* Problem to solve *
Restate the entries word for word and skip every image.
::::
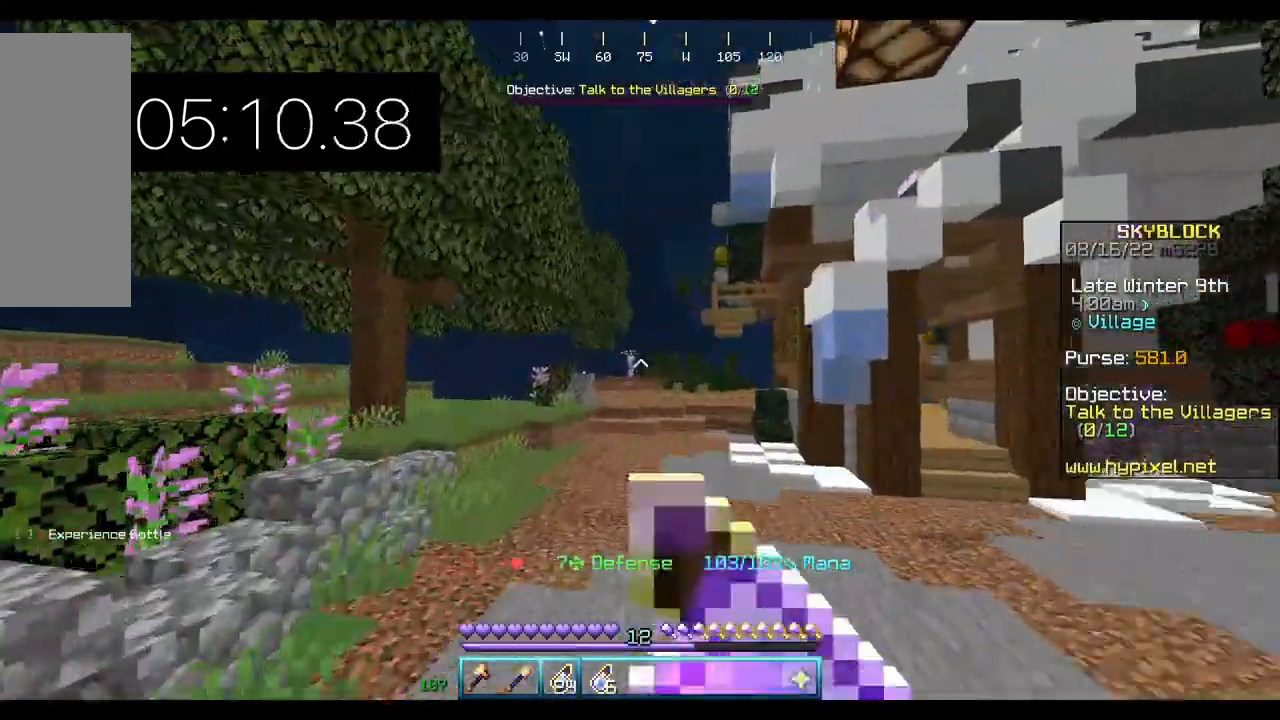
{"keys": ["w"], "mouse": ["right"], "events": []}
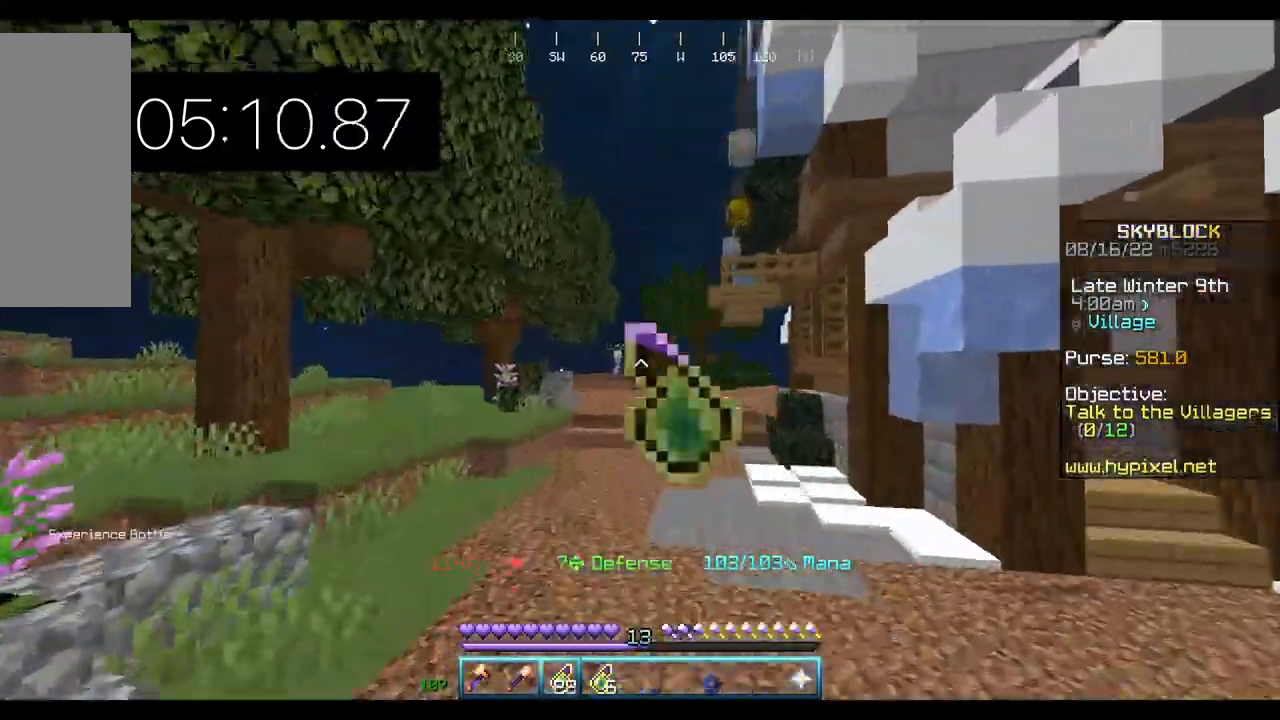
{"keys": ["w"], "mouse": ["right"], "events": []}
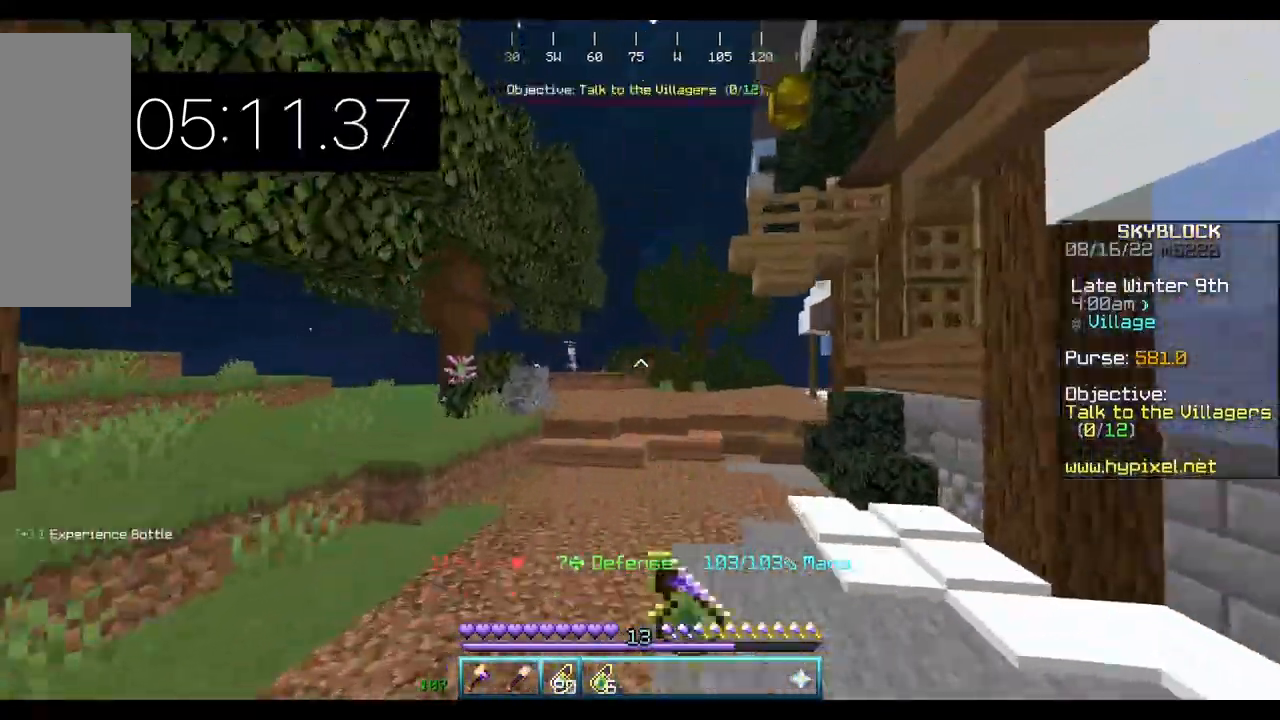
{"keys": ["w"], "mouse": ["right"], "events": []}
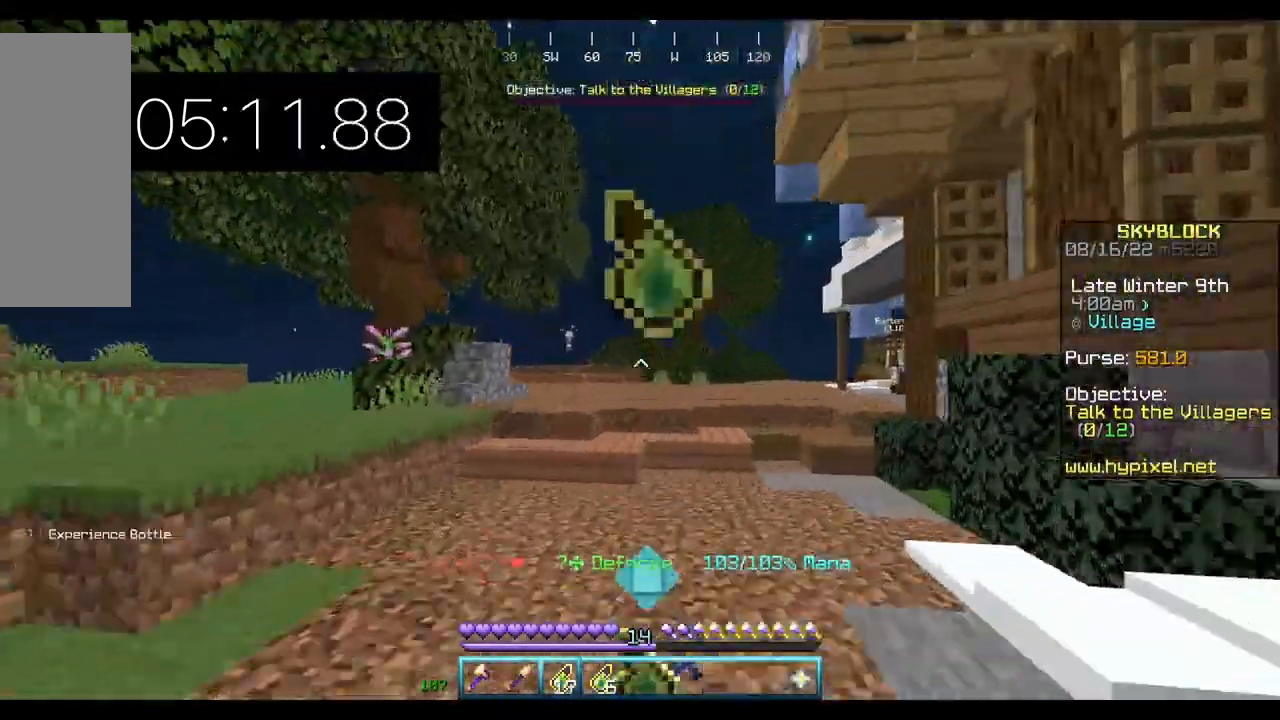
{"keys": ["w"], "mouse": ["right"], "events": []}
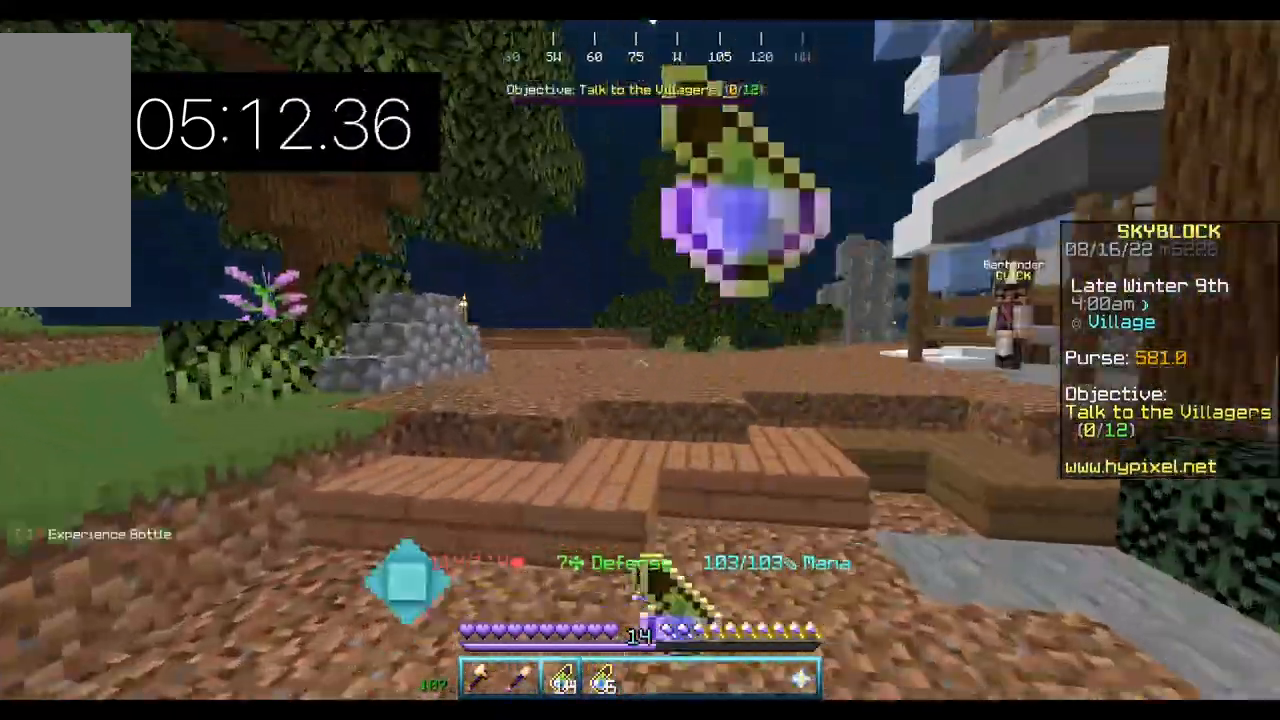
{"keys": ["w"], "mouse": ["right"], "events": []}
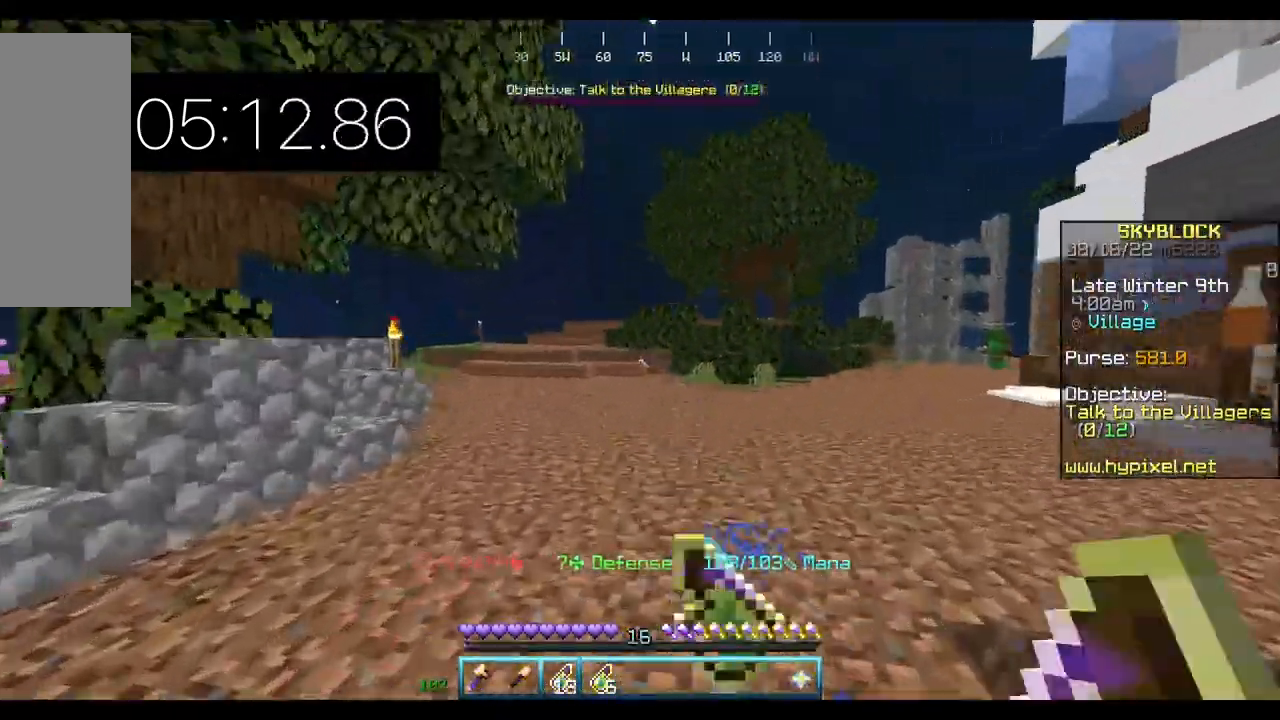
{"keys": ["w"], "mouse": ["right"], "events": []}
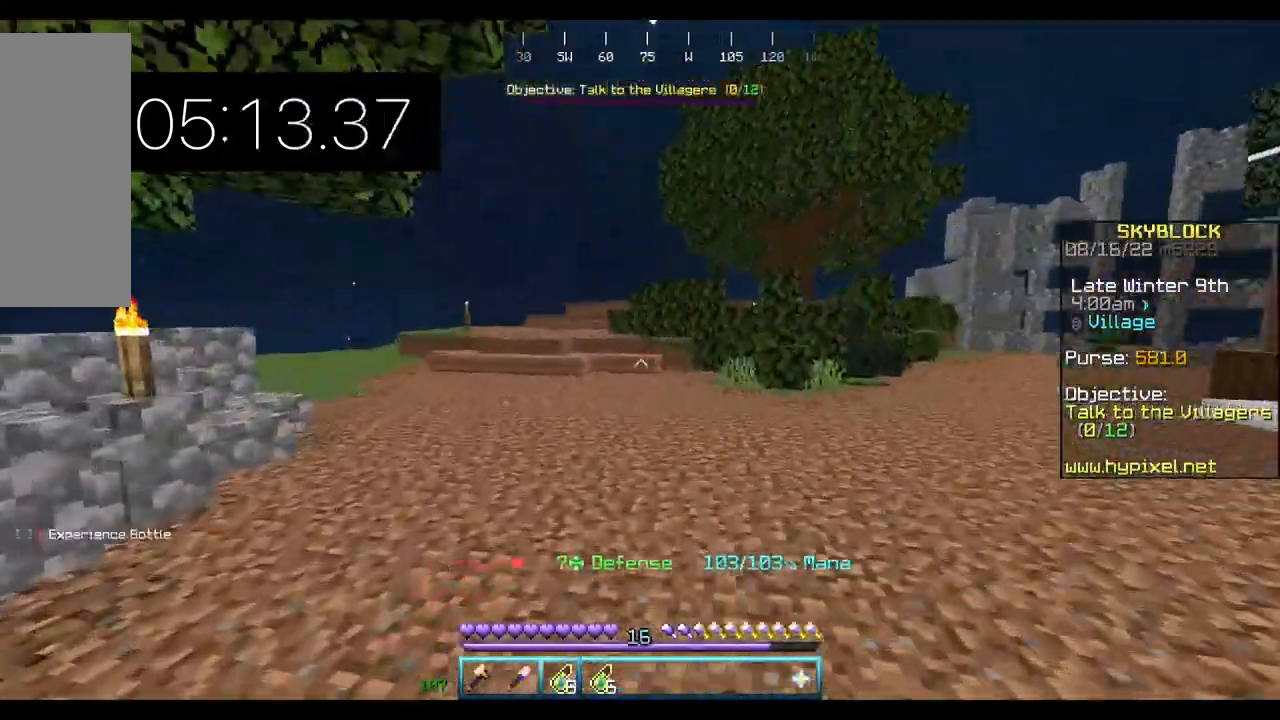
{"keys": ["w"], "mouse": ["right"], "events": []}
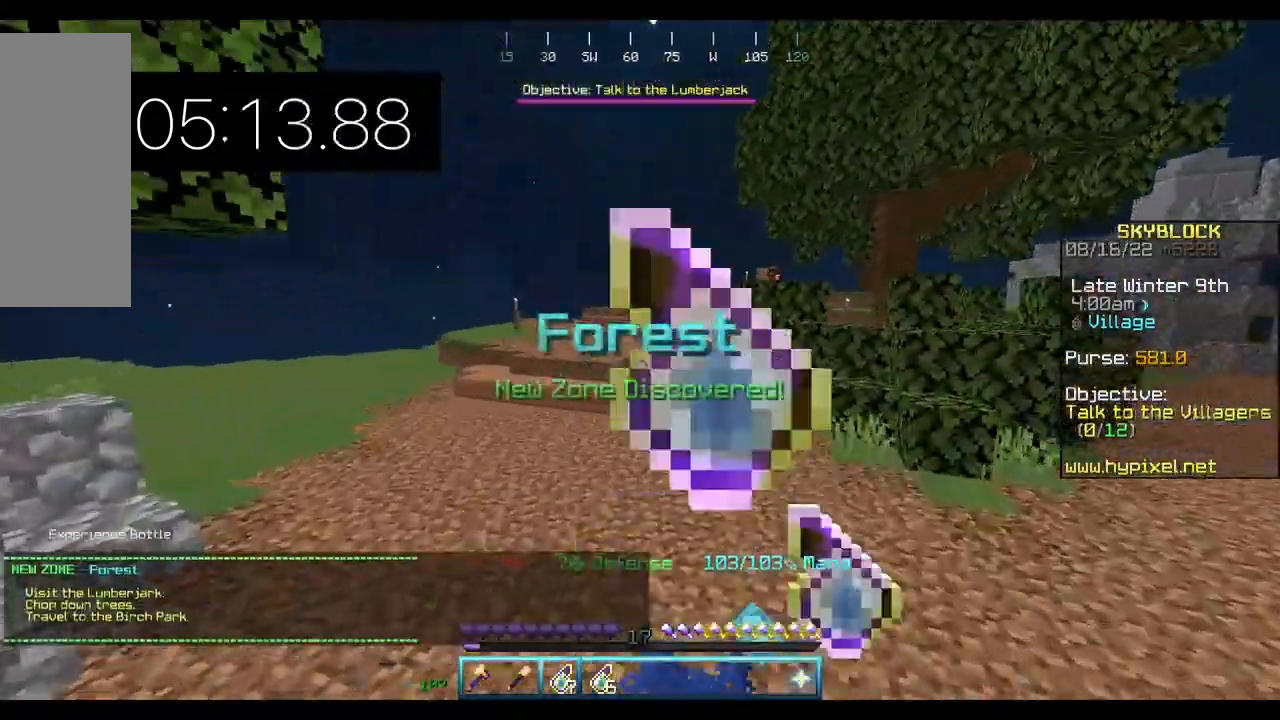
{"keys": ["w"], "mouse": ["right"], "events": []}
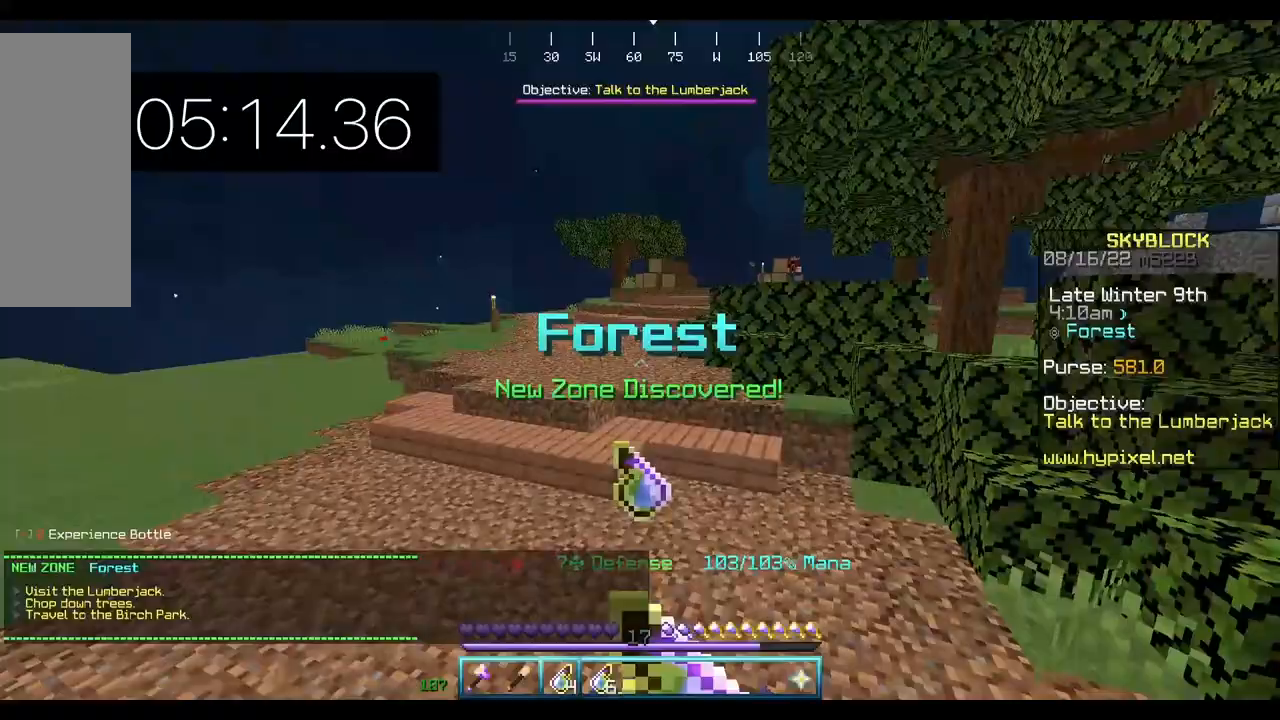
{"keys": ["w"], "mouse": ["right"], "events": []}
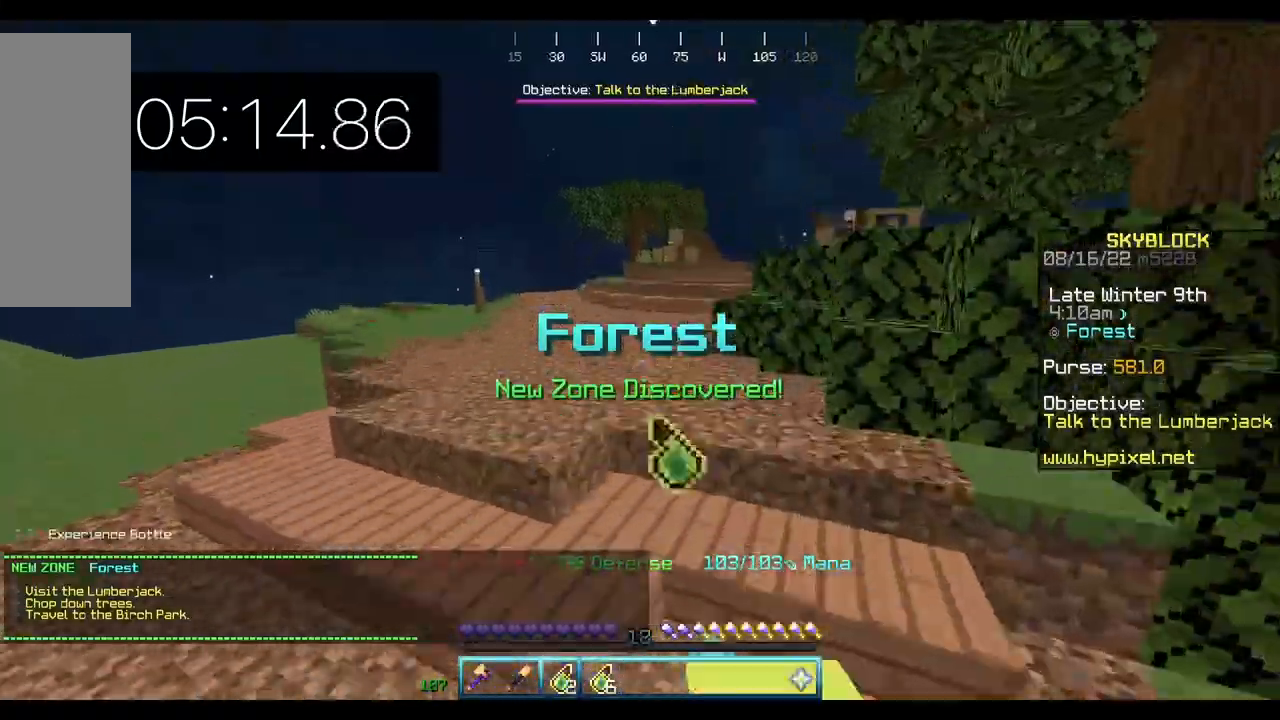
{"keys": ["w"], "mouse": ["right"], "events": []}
::::
* Result for this exercise *
{"keys": ["w"], "mouse": ["right"], "events": []}
{"keys": ["w"], "mouse": ["right"], "events": []}
{"keys": ["w"], "mouse": ["right"], "events": []}
{"keys": ["w"], "mouse": ["right"], "events": []}
{"keys": ["w"], "mouse": ["right"], "events": []}
{"keys": ["w"], "mouse": ["right"], "events": []}
{"keys": ["w"], "mouse": ["right"], "events": []}
{"keys": ["w"], "mouse": ["right"], "events": []}
{"keys": ["w"], "mouse": ["right"], "events": []}
{"keys": ["w"], "mouse": ["right"], "events": []}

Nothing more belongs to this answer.